Ce qui est peut-être le plus savoureux dans cette histoire, c’est l’ego démesuré de notre criminel octogénaire. Dans des messages interceptés sur EncroChat (la messagerie cryptée favorite des gangsters européens), Spiby se vantait en ces termes : "Elon et Jeff feraient mieux de surveiller leurs arrières" – en référence à Elon Musk et Jeff Bezos.

Rien que ça. Un retraité de Wigan qui se compare aux milliardaires de la tech depuis son labo de faux Valium. On ne peut pas lui retirer son sens de l’humour… involontaire.

La chute de l’empire

C’est l’interception par les autorités françaises de messages EncroChat en 2021 qui a mis la puce à l’oreille de la police du Grand Manchester. Après une surveillance minutieuse, les forces de l’ordre ont mené des raids spectaculaires en avril 2022, mettant fin à l’opération.

Le verdict sans appel

En janvier 2026, le tribunal de Bolton Crown Court a rendu son verdict. Malgré les dénégations de Spiby, qui affirmait ne rien savoir de tout cela (difficile à croire quand on finance les machines et consulte quotidiennement les opérations), le juge Clarke KC n’a pas été tendre :

📊 Les condamnations :

AccuséRôlePeine de prison
John Eric Spiby (80 ans)Cerveau et financier16 ans et 6 mois
John Colin Spiby (37 ans, son fils)Production et logistique9 ans
Callum DorianComplice principal12 ans
Lee DuryProduction et blanchiment9 ans

Total : près de 50 ans de prison pour le gang familial.

Le juge a souligné que Spiby avait "continué à vivre une vie criminelle bien au-delà de ce qui aurait normalement été ses années de retraite", et ce malgré ses gains substantiels à la loterie. Autrement dit : il n’avait aucune excuse financière.

Quand la chance ne suffit pas

Cette affaire rappelle une vérité fondamentale que nous suivons régulièrement sur Tirage-Euromillions.net : gagner à la loterie peut changer une vie, mais certainement pas transformer un casier judiciaire "conséquent" en ardoise vierge.
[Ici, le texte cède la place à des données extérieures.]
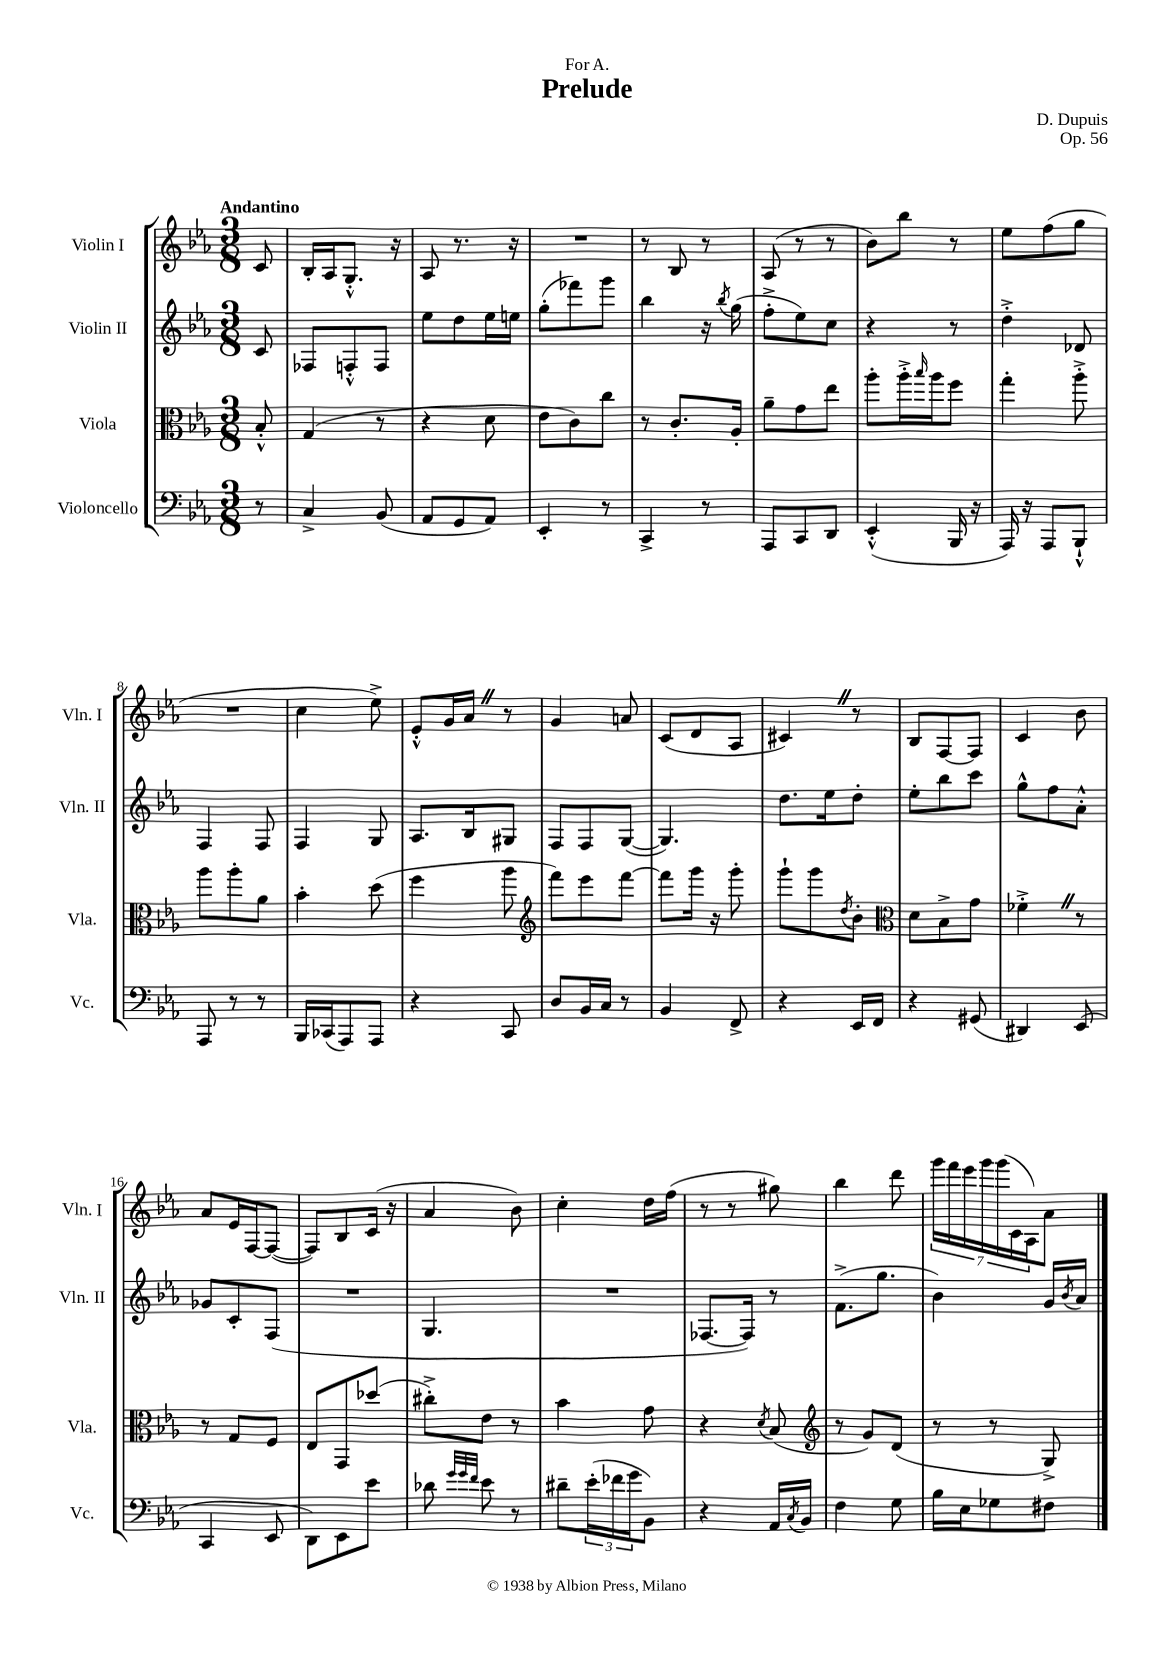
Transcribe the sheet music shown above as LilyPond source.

\header { title = "Prelude" composer = "D. Dupuis" dedication = "For A." opus = "Op. 56" }
<<
\new StaffGroup <<
\new Staff = "s0" \with { instrumentName = "Violin I" shortInstrumentName = "Vln. I" } {
    \clef treble \key ees \major \numericTimeSignature \time 3/8 \partial 8 \tempo "Andantino"
    c'8 |
    bes16-. aes16 g8.-.-^ r16 |
    aes8 r8. r16 |
    R4. |
    r8 bes8 r8 |
    aes8( r8 r8 |
    bes'8) bes''8 r8 |
    ees''8 f''8( g''8 |
    R4. |
    c''4 ees''8->) |
    ees'8-.-^ g'16 aes'16 \once \override BreathingSign.text = \markup { \musicglyph "scripts.caesura.straight" } \breathe r8 |
    g'4 a'8 |
    c'8( d'8 aes8 |
    cis'4) \once \override BreathingSign.text = \markup { \musicglyph "scripts.caesura.straight" } \breathe r8 |
    bes8 f8~ f8 |
    c'4 bes'8 |
    aes'8 ees'16 f16~ f8~( |
    f8) bes8 c'16( r16 |
    aes'4 bes'8) |
    c''4-. d''16 f''16( |
    r8 r8 gis''8) |
    bes''4 d'''8 |
    \tuplet 7/4 { g'''16 f'''16 ees'''16 g'''16 g'''16( c'16 aes16) } aes'8 \bar "|." |
}
\new Staff = "s1" \with { instrumentName = "Violin II" shortInstrumentName = "Vln. II" } {
    \clef treble \key ees \major \numericTimeSignature \time 3/8 \partial 8
    c'8 |
    fes8 f8-.-^ f8 |
    ees''8 d''8 ees''16 e''16 |
    g''8-.( fes'''8) g'''8 |
    bes''4 r16 \acciaccatura { bes''8 } g''16( |
    f''8-.-> ees''8) c''8 |
    r4 r8 |
    d''4-.-> des'8 |
    f4 f8 |
    f4 g8 |
    aes8. bes16 gis8 |
    f8 f8 g8~( |
    g4.) |
    d''8. ees''16 d''8-. |
    ees''8-. bes''8 c'''8 |
    g''8-^ f''8 aes'8-.-^ |
    ges'8 c'8-. f8( |
    R4. |
    g4. |
    R4. |
    fes8.~ fes16) r8 |
    f'8.->( g''8. |
    bes'4) g'16 \acciaccatura { bes'8 } aes'16 \bar "|." |
}
\new Staff = "s2" \with { instrumentName = "Viola" shortInstrumentName = "Vla." } {
    \clef alto \key ees \major \numericTimeSignature \time 3/8 \partial 8
    bes8-.-^ |
    g4( r8 |
    r4 d'8 |
    ees'8 c'8) c''8 |
    r8 c'8.-. aes16-. |
    aes'8-- g'8 ees''8 |
    aes''8-. aes''16-.-> \grace { bes''16 } aes''16 f''8 |
    g''4-. aes''8-.-> |
    aes''8 aes''8-. aes'8 |
    bes'4-. d''8( |
    f''4 aes''8 |
    \clef treble f'''8) ees'''8 f'''8~ |
    f'''8 g'''16 r16 g'''8-. |
    g'''8-! g'''8 \acciaccatura { d''8 } bes'8-. |
    \clef alto d'8 bes8-> g'8 |
    fes'4-.-> \once \override BreathingSign.text = \markup { \musicglyph "scripts.caesura.straight" } \breathe r8 |
    r8 g8 f8 |
    ees8 g,8 des''8( |
    cis''8-.->) ees'8 r8 |
    bes'4 g'8 |
    r4 \acciaccatura { d'8 } bes8( |
    \clef treble r8 g'8) d'8( |
    r8 r8 g8->) \bar "|." |
}
\new Staff = "s3" \with { instrumentName = "Violoncello" shortInstrumentName = "Vc." } {
    \clef bass \key ees \major \numericTimeSignature \time 3/8 \partial 8
    r8 |
    c4-> bes,8( |
    aes,8 g,8 aes,8) |
    ees,4-. r8 |
    c,4-> r8 |
    aes,,8 c,8 d,8 |
    ees,4-.-^( bes,,16 r16 |
    aes,,16) r16 aes,,8 bes,,8-!-^ |
    aes,,8 r8 r8 |
    bes,,16 ces,16( aes,,8) aes,,8 |
    r4 c,8 |
    d8 bes,16 c16 r8 |
    bes,4 f,8-> |
    r4 ees,16 f,16 |
    r4 gis,8( |
    dis,4) ees,8( |
    c,4 ees,8 |
    d,8) ees,8 ees'8 |
    des'8 \grace { g'32 g'32 f'32 } ees'8 r8 |
    dis'8-- \tuplet 3/2 { ees'16-.( fes'16 g'16 } bes,8) |
    r4 aes,16 \acciaccatura { c8 } bes,16 |
    f4 g8 |
    bes16 ees16 ges8 fis8 \bar "|." |
}
>>
>>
Car oui, Spiby n’était pas un enfant de chœur avant son gain – il avait déjà un passé criminel bien fourni.

💡 Bon à savoir : Au Royaume-Uni, la loi sur les produits du crime (Proceeds of Crime Act 2002) permet la saisie de tous les biens acquis illégalement, même si le criminel possède par ailleurs de l’argent légitime. Les gains de loterie ne protègent donc absolument pas contre les poursuites.

Le "Breaking Bad" britannique

Les médias britanniques n’ont pas tardé à surnommer cette affaire le "Breaking Bad de la vraie vie", en référence à la célèbre série où un professeur de chimie se lance dans la production de méthamphétamine. Sauf qu’ici, pas de cancer terminal pour justifier la dérive – juste un retraité millionnaire qui s’ennuyait visiblement.

L’histoire a d’ailleurs inspiré plusieurs documentaires et reportages investigatifs, tant elle semble sortie tout droit d’un scénario hollywoodien. Qui aurait imaginé qu’une paisible campagne du nord de l’Angleterre abriterait l’un des plus gros réseaux de contrefaçon pharmaceutique du pays ?


À 80 ans, John Eric Spiby va donc passer ce qui lui reste d’années derrière les barreaux. Une fin peu glorieuse pour quelqu’un qui avait pourtant eu la chance inouïe de décrocher le jackpot. Preuve, s’il en fallait, que même avec des millions en poche, certains ne peuvent s’empêcher de jouer… aux apprentis chimistes. Et dans ce jeu-là, la maison gagne toujours.